2012 - I had Vertical Sleeve Gastric Surgery in October 2012, and this is my journey to push the fat girl aside and start living life without fear of lawn chairs, the middle seat, clothing shops and high heels. Among other things.

2017 - I'm preop for the Duodenal Switch procedure for my sleeve to help me get to goal weight....and to fix another hiatal hernia.


Tuesday, August 29, 2017

VSG Failure? depends on your perspective.

So I've had a lot of time to think about what a revision to my original WLS, vertical sleeve gastrectomy (VSG), means to me.  The word failure comes into mind a lot, and I try and fight that off, since I don't actually see the original VSG as a failure.

If you start looking around at information on VSG failure/regain you will see very quickly that the community really beats up on the person that is not successfully keeping weight off.  Its a pretty depressing situation, and actually, it kept me from seeking help a lot sooner as I did. I bought into the fact that it was me, my fault, my failure, my issues. 

However, when I evaluate the situation, it wasn't really a failure, in my perspective.

I did fail to make it to a normal BMI. 
I did fail to keep off all the weight I initially lost.

Based on those 2 things I am considered a medical failure, and I qualify for revision.

However, I don't see my journey as a failure and I don't see me as a failure.  The VSG has already done amazing things for me and my life.  I made massive changes to my eating habits, my portions, my choices.  100% good, no.  Better than they were before, yes.  

In 2012 I was on a slippery slope, 315lbs and gaining.  With the VSG I managed to get down to 230, and then springboard back into the 240-250lbs.  The surgery halted my upwards trajectory into the super-super morbid obesity and has made me a mostly normal looking, albeit hefty sized person. 

The "failure" comes into play for me in that I am still not a normal BMI, and I'm at least 50lbs heavier than I would like to be (my preference would be to be in the 190-200 range), and 86lbs heavier than a normal BMI for someone my size. 

Current BMI - 38, 250lbs
Normal BMI - 24.9, 164lbs




Hilariously, here I said that if I never lost another pound under 260lbs I would still be happy.  LOL perspective. That was 2 months post surgery in 2012.

I never made it to my goal weight of 190. Perhaps that is because I was comfortable? 

There are a lot of things that I am going to do differently this time as well.  I've been making a list of them and will make another post.  The main ones are that I ate too many carbs too soon, not enough water, and I didn't/don't exercise enough.

Regardless, there are also other things at play. My surgeon said that there are lots of people that VSG doesn't work for, those with metabolic concerns.  My fundus (stomach) is dilated. My normal anatomy might let food pass more quickly through then normal.
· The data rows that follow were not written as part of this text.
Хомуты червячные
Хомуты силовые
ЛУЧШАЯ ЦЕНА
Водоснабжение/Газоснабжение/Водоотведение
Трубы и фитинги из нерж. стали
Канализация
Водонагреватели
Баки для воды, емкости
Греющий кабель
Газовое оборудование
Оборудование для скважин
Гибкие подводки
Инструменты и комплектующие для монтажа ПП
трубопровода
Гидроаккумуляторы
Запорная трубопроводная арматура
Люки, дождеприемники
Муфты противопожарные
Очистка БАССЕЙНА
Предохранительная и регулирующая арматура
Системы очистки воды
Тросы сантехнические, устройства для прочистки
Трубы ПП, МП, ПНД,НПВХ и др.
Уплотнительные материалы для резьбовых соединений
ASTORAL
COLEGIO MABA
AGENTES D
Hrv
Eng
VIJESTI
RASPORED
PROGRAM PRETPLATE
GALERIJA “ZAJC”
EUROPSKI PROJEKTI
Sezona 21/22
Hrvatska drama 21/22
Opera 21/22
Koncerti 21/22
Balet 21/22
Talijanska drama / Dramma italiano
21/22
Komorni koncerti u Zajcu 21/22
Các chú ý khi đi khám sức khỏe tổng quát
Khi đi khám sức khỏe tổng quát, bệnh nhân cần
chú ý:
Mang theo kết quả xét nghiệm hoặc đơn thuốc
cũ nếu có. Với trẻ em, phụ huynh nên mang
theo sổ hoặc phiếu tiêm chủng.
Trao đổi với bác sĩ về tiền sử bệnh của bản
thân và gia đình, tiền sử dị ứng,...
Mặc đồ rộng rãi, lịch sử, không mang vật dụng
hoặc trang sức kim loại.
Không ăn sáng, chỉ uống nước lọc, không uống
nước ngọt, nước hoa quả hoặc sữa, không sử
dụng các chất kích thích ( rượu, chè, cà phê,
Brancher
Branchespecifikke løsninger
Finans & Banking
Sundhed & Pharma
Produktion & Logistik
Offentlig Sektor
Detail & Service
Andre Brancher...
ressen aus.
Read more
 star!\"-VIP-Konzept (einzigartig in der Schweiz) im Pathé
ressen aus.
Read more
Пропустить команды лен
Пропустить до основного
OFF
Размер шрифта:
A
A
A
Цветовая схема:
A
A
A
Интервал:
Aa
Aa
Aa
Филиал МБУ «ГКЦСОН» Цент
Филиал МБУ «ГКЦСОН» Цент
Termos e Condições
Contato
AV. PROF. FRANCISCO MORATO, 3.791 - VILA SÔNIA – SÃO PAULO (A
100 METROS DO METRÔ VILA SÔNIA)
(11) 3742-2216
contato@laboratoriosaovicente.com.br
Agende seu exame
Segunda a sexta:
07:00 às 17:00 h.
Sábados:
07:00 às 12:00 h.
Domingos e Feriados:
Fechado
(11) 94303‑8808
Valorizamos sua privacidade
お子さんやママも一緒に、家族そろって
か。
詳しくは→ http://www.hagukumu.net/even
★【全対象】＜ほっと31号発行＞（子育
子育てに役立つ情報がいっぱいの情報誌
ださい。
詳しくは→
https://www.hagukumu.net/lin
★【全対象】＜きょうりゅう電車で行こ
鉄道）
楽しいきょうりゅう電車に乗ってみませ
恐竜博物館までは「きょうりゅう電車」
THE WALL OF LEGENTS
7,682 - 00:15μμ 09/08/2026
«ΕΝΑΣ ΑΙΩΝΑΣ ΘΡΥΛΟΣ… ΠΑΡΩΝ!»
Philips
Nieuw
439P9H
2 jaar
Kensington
I can also say that my mom put me on my first diet when I was 5 years old, and basically I've been chubby ever since. I have lots of food anxiety, stress, and secret eating.  These are things that I have been working on.  I did a great emotional eating class earlier this year that help solidify my position that I should seek to see if there is another surgery/re-sleeve option for me.

So, I'm positive feeling about the upcoming duodenal switch. I am so excited to think about being a normal sized person for the first time ever in my adult life. 

For those that find their way here and are thinking about a revision for lack of weight loss, or regain, I'm with you.

Here is another great article on revisions to the VSG, a very easy to follow along power point from Duke University.

This is a long one, but if you are interested in this material, then you might find it worth reading.  The conclusion is one that is not very comforting, but pretty realistic. 

In summary, SG as a stand-alone operation is gaining popularity among both bariatric surgeons and patients. This enthusiasm, however, has to be balanced against a paucity of data in regards to potential long-term failure rates. Similar to other bariatric surgery procedures, SG failure is likely to be multifactorial and related to a combination of technical, physiological, and psychological parameters. When discussing SG, bariatric surgeons must review these unknowns with their patients to ensure they will make informed, long-term, surgical decisions based on all available information.